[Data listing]
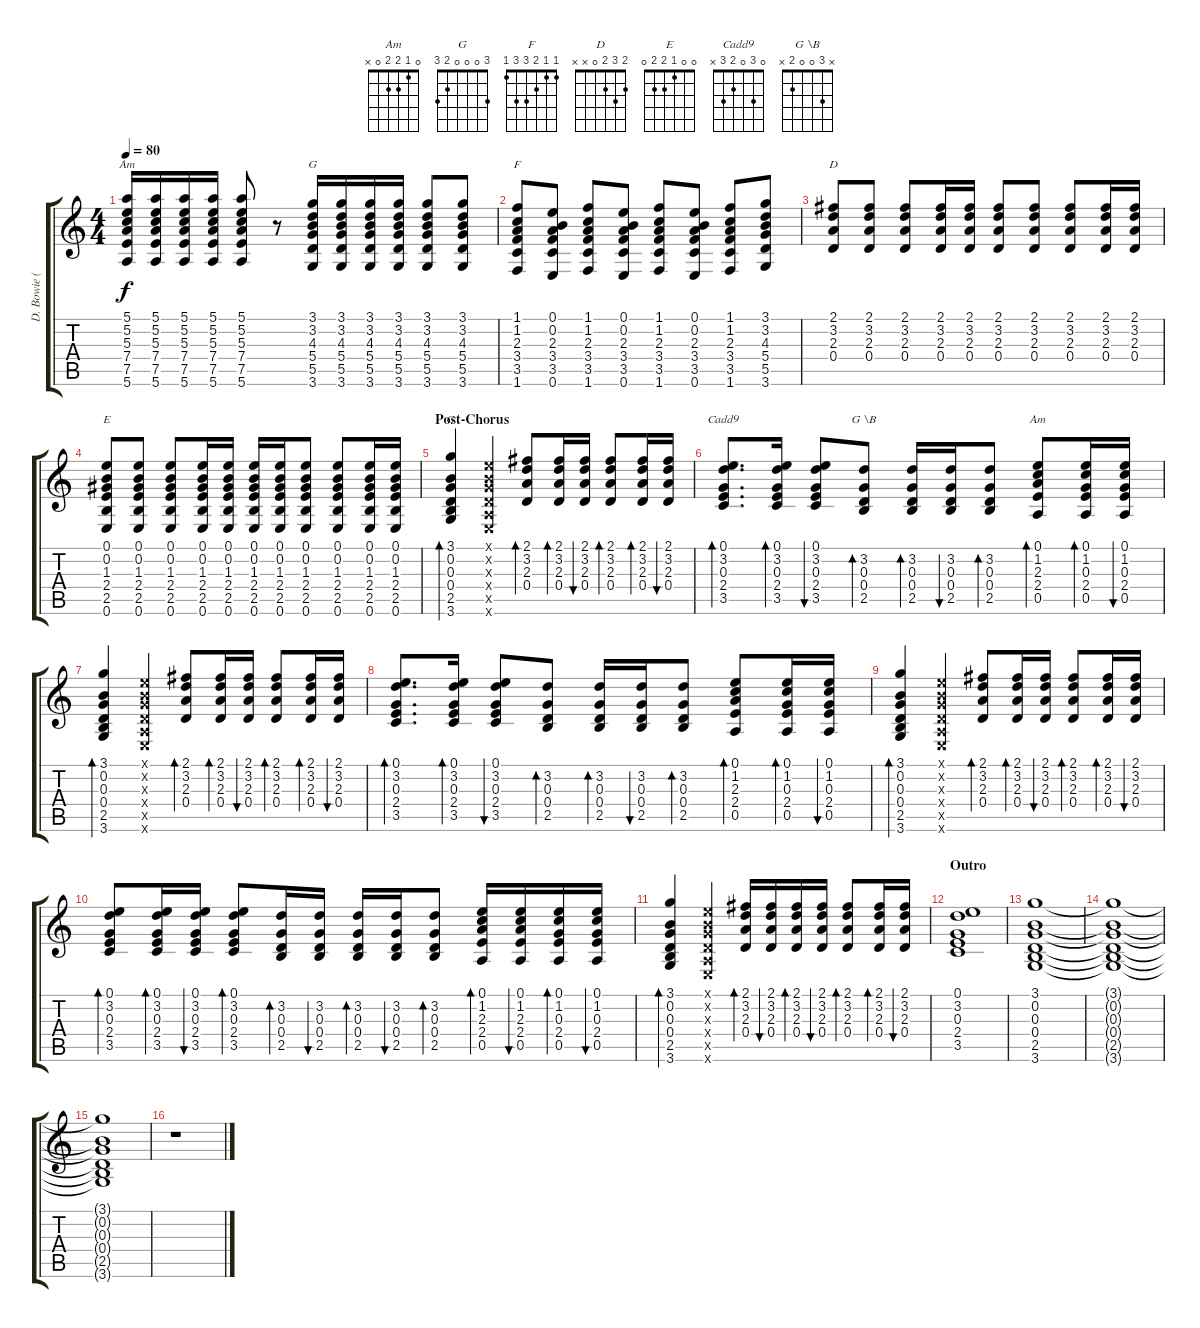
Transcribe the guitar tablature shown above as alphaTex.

\track ("D. Bowie (Guitar III)" "D. Bowie (") {instrument acousticguitarsteel}
\staff {score tabs}
\tuning (E4 B3 G3 D3 A2 E2) {hide}
\chord ("Am" 5 5 5 7 7 5) {firstfret 5}
\chord ("G" 3 3 4 5 5 3)
\chord ("F" 1 1 2 3 3 1)
\chord ("D" 2 3 2 0 x x)
\chord ("E" 0 0 1 2 2 0)
\chord ("G" 3 0 0 0 2 3)
\chord ("Cadd9" 0 3 0 2 3 x)
\chord ("G \\B" x 3 0 0 2 x)
\chord ("Am" 0 1 2 2 0 x)
\ts (4 4)
\tempo 80
\clef g2
\ks c
(5.1 5.2 5.3 7.4 7.5 5.6).16{ch "Am" dy f} (5.1 5.2 5.3 7.4 7.5 5.6).16 (5.1 5.2 5.3 7.4 7.5 5.6).16 (5.1 5.2 5.3 7.4 7.5 5.6).16 (5.1 5.2 5.3 7.4 7.5 5.6).8 r.8 (3.1 3.2 4.3 5.4 5.5 3.6).16{ch "G"} (3.1 3.2 4.3 5.4 5.5 3.6).16 (3.1 3.2 4.3 5.4 5.5 3.6).16 (3.1 3.2 4.3 5.4 5.5 3.6).16 (3.1 3.2 4.3 5.4 5.5 3.6).8 (3.1 3.2 4.3 5.4 5.5 3.6).8 |
(1.1 1.2 2.3 3.4 3.5 1.6).8{ch "F"} (0.1 0.2 2.3 3.4 3.5 0.6).8 (1.1 1.2 2.3 3.4 3.5 1.6).8 (0.1 0.2 2.3 3.4 3.5 0.6).8 (1.1 1.2 2.3 3.4 3.5 1.6).8 (0.1 0.2 2.3 3.4 3.5 0.6).8 (1.1 1.2 2.3 3.4 3.5 1.6).8 (3.1 3.2 4.3 5.4 5.5 3.6).8 |
(2.1 3.2 2.3 0.4).8{ch "D"} (2.1 3.2 2.3 0.4).8 (2.1 3.2 2.3 0.4).8 (2.1 3.2 2.3 0.4).16 (2.1 3.2 2.3 0.4).16 (2.1 3.2 2.3 0.4).8 (2.1 3.2 2.3 0.4).8 (2.1 3.2 2.3 0.4).8 (2.1 3.2 2.3 0.4).16 (2.1 3.2 2.3 0.4).16 |
(0.1 0.2 1.3 2.4 2.5 0.6).8{ch "E"} (0.1 0.2 1.3 2.4 2.5 0.6).8 (0.1 0.2 1.3 2.4 2.5 0.6).8 (0.1 0.2 1.3 2.4 2.5 0.6).16 (0.1 0.2 1.3 2.4 2.5 0.6).16 (0.1 0.2 1.3 2.4 2.5 0.6).16 (0.1 0.2 1.3 2.4 2.5 0.6).16 (0.1 0.2 1.3 2.4 2.5 0.6).8 (0.1 0.2 1.3 2.4 2.5 0.6).8 (0.1 0.2 1.3 2.4 2.5 0.6).16 (0.1 0.2 1.3 2.4 2.5 0.6).16 |
\section ("" "Post-Chorus")
(3.1 0.2 0.3 0.4 2.5 3.6).4{bd 120 ch "G"} (0.1{x} 0.2{x} 0.3{x} 0.4{x} 0.5{x} 0.6{x}).4 (2.1 3.2 2.3 0.4).8{bd 120} (2.1 3.2 2.3 0.4).16{bd 120} (2.1 3.2 2.3 0.4).16{bu 120} (2.1 3.2 2.3 0.4).8{bd 120} (2.1 3.2 2.3 0.4).16{bd 120} (2.1 3.2 2.3 0.4).16{bu 120} |
(0.1 3.2 0.3 2.4 3.5).8{d bd 120 ch "Cadd9"} (0.1 3.2 0.3 2.4 3.5).16{bd 120} (0.1 3.2 0.3 2.4 3.5).8{bu 120} (3.2 0.3 0.4 2.5).8{bd 120 ch "G \\B"} (3.2 0.3 0.4 2.5).16{bd 120} (3.2 0.3 0.4 2.5).16{bu 120} (3.2 0.3 0.4 2.5).8{bd 120} (0.1 1.2 2.3 2.4 0.5).8{bd 120 ch "Am"} (0.1 1.2 0.3 2.4 0.5).16{bd 120} (0.1 1.2 0.3 2.4 0.5).16{bu 120} |
(3.1 0.2 0.3 0.4 2.5 3.6).4{bd 120} (0.1{x} 0.2{x} 0.3{x} 0.4{x} 0.5{x} 0.6{x}).4 (2.1 3.2 2.3 0.4).8{bd 120} (2.1 3.2 2.3 0.4).16{bd 120} (2.1 3.2 2.3 0.4).16{bu 120} (2.1 3.2 2.3 0.4).8{bd 120} (2.1 3.2 2.3 0.4).16{bd 120} (2.1 3.2 2.3 0.4).16{bu 120} |
(0.1 3.2 0.3 2.4 3.5).8{d bd 120} (0.1 3.2 0.3 2.4 3.5).16{bd 120} (0.1 3.2 0.3 2.4 3.5).8{bu 120} (3.2 0.3 0.4 2.5).8{bd 120} (3.2 0.3 0.4 2.5).16{bd 120} (3.2 0.3 0.4 2.5).16{bu 120} (3.2 0.3 0.4 2.5).8{bd 120} (0.1 1.2 2.3 2.4 0.5).8{bd 120} (0.1 1.2 0.3 2.4 0.5).16{bd 120} (0.1 1.2 0.3 2.4 0.5).16{bu 120} |
(3.1 0.2 0.3 0.4 2.5 3.6).4{bd 120} (0.1{x} 0.2{x} 0.3{x} 0.4{x} 0.5{x} 0.6{x}).4 (2.1 3.2 2.3 0.4).8{bd 120} (2.1 3.2 2.3 0.4).16{bd 120} (2.1 3.2 2.3 0.4).16{bu 120} (2.1 3.2 2.3 0.4).8{bd 120} (2.1 3.2 2.3 0.4).16{bd 120} (2.1 3.2 2.3 0.4).16{bu 120} |
(0.1 3.2 0.3 2.4 3.5).8{bd 120} (0.1 3.2 0.3 2.4 3.5).16{bd 120} (0.1 3.2 0.3 2.4 3.5).16{bu 120} (0.1 3.2 0.3 2.4 3.5).8{bd 120} (3.2 0.3 0.4 2.5).16{bd 120} (3.2 0.3 0.4 2.5).16{bu 120} (3.2 0.3 0.4 2.5).16{bd 120} (3.2 0.3 0.4 2.5).16{bu 120} (3.2 0.3 0.4 2.5).8{bd 120} (0.1 1.2 2.3 2.4 0.5).16{bd 120} (0.1 1.2 2.3 2.4 0.5).16{bu 120} (0.1 1.2 0.3 2.4 0.5).16{bd 120} (0.1 1.2 0.3 2.4 0.5).16{bu 120} |
(3.1 0.2 0.3 0.4 2.5 3.6).4{bd 120} (0.1{x} 0.2{x} 0.3{x} 0.4{x} 0.5{x} 0.6{x}).4 (2.1 3.2 2.3 0.4).16{bd 120} (2.1 3.2 2.3 0.4).16{bu 120} (2.1 3.2 2.3 0.4).16{bd 120} (2.1 3.2 2.3 0.4).16{bu 120} (2.1 3.2 2.3 0.4).8{bd 120} (2.1 3.2 2.3 0.4).16{bd 120} (2.1 3.2 2.3 0.4).16{bu 120} |
\section ("" "Outro")
(0.1 3.2 0.3 2.4 3.5).1 |
(3.1 0.2 0.3 0.4 2.5 3.6).1 |
(3.1{t} 0.2{t} 0.3{t} 0.4{t} 2.5{t} 3.6{t}).1 |
(3.1{t} 0.2{t} 0.3{t} 0.4{t} 2.5{t} 3.6{t}).1 |
r.1
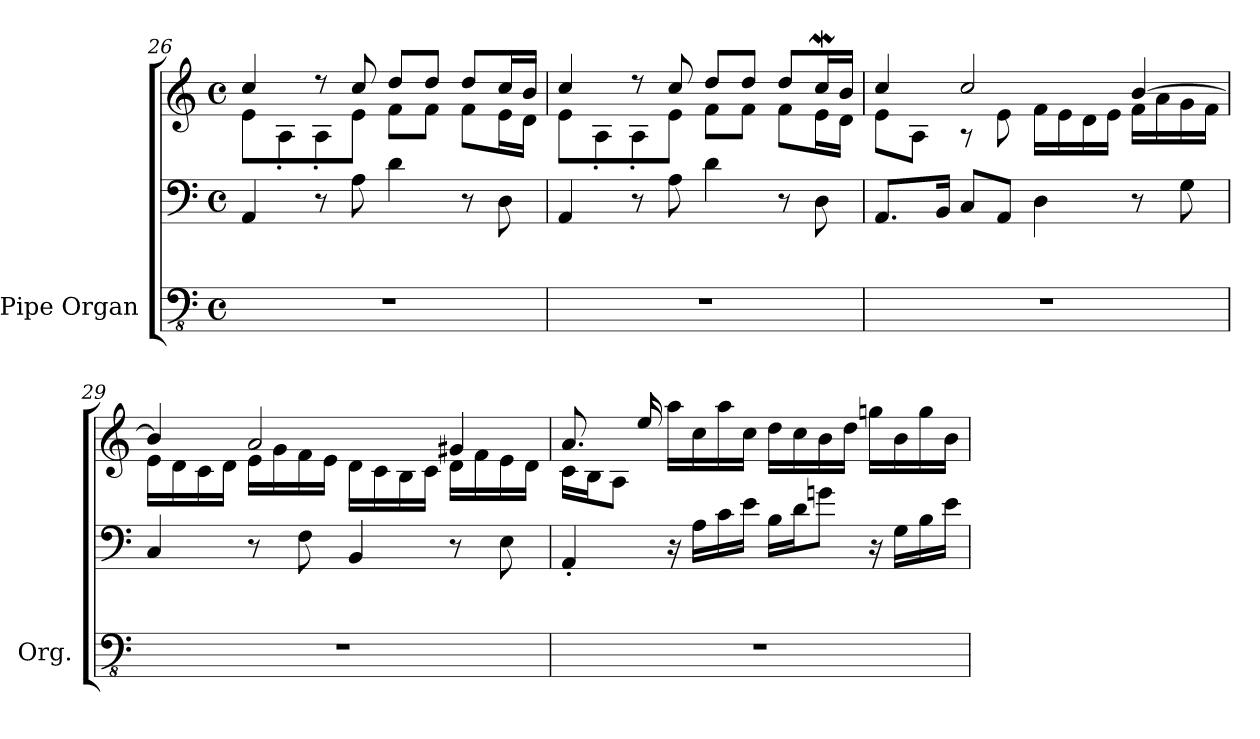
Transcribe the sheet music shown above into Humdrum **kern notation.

**kern	**kern	**kern
*part1	*part1	*part1
*staff3	*staff2	*staff1
*I"Pipe Organ	*	*
*I'Org.	*	*
!!LO:LB:g=z
*clefFv4	*clefF4	*clefG2
*k[]	*k[]	*k[]
*M4/4	*M4/4	*M4/4
*met(c)	*met(c)	*met(c)
=26	=26	=26
*	*	*^
1r	4AA/	4cc/	8e\L
.	.	.	8A'\
.	8r	8r	8A'\
.	8A\	8cc/	8e\J
.	4d\	8dd/L	8f\L
.	.	8dd/J	8f\J
.	8r	8dd/L	8f\L
.	8D\	16cc/L	16e\L
.	.	16b/JJ	16d\JJ
=27	=27	=27	=27
1r	4AA/	4cc/	8e\L
.	.	.	8A'\
.	8r	8r	8A'\
.	8A\	8cc/	8e\J
.	4d\	8dd/L	8f\L
.	.	8dd/J	8f\J
.	8r	8dd/L	8f\L
.	8D\	16ccw/L	16e\L
.	.	16b/JJ	16d\JJ
=28	=28	=28	=28
1r	8.AA/L	4cc/	8e\L
.	.	.	8A\J
.	16BB/Jk	.	.
.	8C/L	2cc/	8r
.	8AA/J	.	8e\
.	4D\	.	16f\LL
.	.	.	16e\
.	.	.	16d\
.	.	.	16e\JJ
.	8r	[4b/	16f\LL
.	.	.	16a\
.	8G\	.	16g\
.	.	.	16f\JJ
!!LO:PB:g=z	!!
=29	=29	=29	=29
1r	4C/	4b/]	16e\LL
.	.	.	16d\
.	.	.	16c\
.	.	.	16d\JJ
.	8r	2a/	16e\LL
.	.	.	16g\
.	8F\	.	16f\
.	.	.	16e\JJ
.	4BB/	.	16d\LL
.	.	.	16c\
.	.	.	16B\
.	.	.	16c\JJ
.	8r	4g#X/	16d\LL
.	.	.	16f\
.	8E\	.	16e\
.	.	.	16d\JJ
=30	=30	=30	=30
1r	4AA'/	8.a/	16c\LL
.	.	.	16B\J
.	.	.	8A\J
.	.	16ee/	.
.	16r	16aa\LL	2.ryy
.	16A\LL	16cc\	.
.	16c\	16aa\	.
.	16e\JJ	16cc\JJ	.
.	16B\LL	16dd\LL	.
.	16d\J	16cc\	.
.	8gn\J	16b\	.
.	.	16dd\JJ	.
.	16r	16ggn\LL	.
.	16G\LL	16b\	.
.	16B\	16gg\	.
.	16e\JJ	16b\JJ	.
*	*	*v	*v
=	=	=
*-	*-	*-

**Written instruction**
Please convert the lines starting at the one containing "Transcribe the sheet" and ending at the final line of the records, both included, into a JSON list of strings with one string per line and blank lines omitted.

**Exercise output**
[
  "Transcribe the sheet music shown above into Humdrum **kern notation.",
  "**kern\t**kern\t**kern",
  "*part1\t*part1\t*part1",
  "*staff3\t*staff2\t*staff1",
  "*I\"Pipe Organ\t*\t*",
  "*I'Org.\t*\t*",
  "!!LO:LB:g=z",
  "*clefFv4\t*clefF4\t*clefG2",
  "*k[]\t*k[]\t*k[]",
  "*M4/4\t*M4/4\t*M4/4",
  "*met(c)\t*met(c)\t*met(c)",
  "=26\t=26\t=26",
  "*\t*\t*^",
  "1r\t4AA/\t4cc/\t8e\\L",
  ".\t.\t.\t8A'\\",
  ".\t8r\t8r\t8A'\\",
  ".\t8A\\\t8cc/\t8e\\J",
  ".\t4d\\\t8dd/L\t8f\\L",
  ".\t.\t8dd/J\t8f\\J",
  ".\t8r\t8dd/L\t8f\\L",
  ".\t8D\\\t16cc/L\t16e\\L",
  ".\t.\t16b/JJ\t16d\\JJ",
  "=27\t=27\t=27\t=27",
  "1r\t4AA/\t4cc/\t8e\\L",
  ".\t.\t.\t8A'\\",
  ".\t8r\t8r\t8A'\\",
  ".\t8A\\\t8cc/\t8e\\J",
  ".\t4d\\\t8dd/L\t8f\\L",
  ".\t.\t8dd/J\t8f\\J",
  ".\t8r\t8dd/L\t8f\\L",
  ".\t8D\\\t16ccw/L\t16e\\L",
  ".\t.\t16b/JJ\t16d\\JJ",
  "=28\t=28\t=28\t=28",
  "1r\t8.AA/L\t4cc/\t8e\\L",
  ".\t.\t.\t8A\\J",
  ".\t16BB/Jk\t.\t.",
  ".\t8C/L\t2cc/\t8r",
  ".\t8AA/J\t.\t8e\\",
  ".\t4D\\\t.\t16f\\LL",
  ".\t.\t.\t16e\\",
  ".\t.\t.\t16d\\",
  ".\t.\t.\t16e\\JJ",
  ".\t8r\t[4b/\t16f\\LL",
  ".\t.\t.\t16a\\",
  ".\t8G\\\t.\t16g\\",
  ".\t.\t.\t16f\\JJ",
  "!!LO:PB:g=z\t!!",
  "=29\t=29\t=29\t=29",
  "1r\t4C/\t4b/]\t16e\\LL",
  ".\t.\t.\t16d\\",
  ".\t.\t.\t16c\\",
  ".\t.\t.\t16d\\JJ",
  ".\t8r\t2a/\t16e\\LL",
  ".\t.\t.\t16g\\",
  ".\t8F\\\t.\t16f\\",
  ".\t.\t.\t16e\\JJ",
  ".\t4BB/\t.\t16d\\LL",
  ".\t.\t.\t16c\\",
  ".\t.\t.\t16B\\",
  ".\t.\t.\t16c\\JJ",
  ".\t8r\t4g#X/\t16d\\LL",
  ".\t.\t.\t16f\\",
  ".\t8E\\\t.\t16e\\",
  ".\t.\t.\t16d\\JJ",
  "=30\t=30\t=30\t=30",
  "1r\t4AA'/\t8.a/\t16c\\LL",
  ".\t.\t.\t16B\\J",
  ".\t.\t.\t8A\\J",
  ".\t.\t16ee/\t.",
  ".\t16r\t16aa\\LL\t2.ryy",
  ".\t16A\\LL\t16cc\\\t.",
  ".\t16c\\\t16aa\\\t.",
  ".\t16e\\JJ\t16cc\\JJ\t.",
  ".\t16B\\LL\t16dd\\LL\t.",
  ".\t16d\\J\t16cc\\\t.",
  ".\t8gn\\J\t16b\\\t.",
  ".\t.\t16dd\\JJ\t.",
  ".\t16r\t16ggn\\LL\t.",
  ".\t16G\\LL\t16b\\\t.",
  ".\t16B\\\t16gg\\\t.",
  ".\t16e\\JJ\t16b\\JJ\t.",
  "*\t*\t*v\t*v",
  "=\t=\t=",
  "*-\t*-\t*-"
]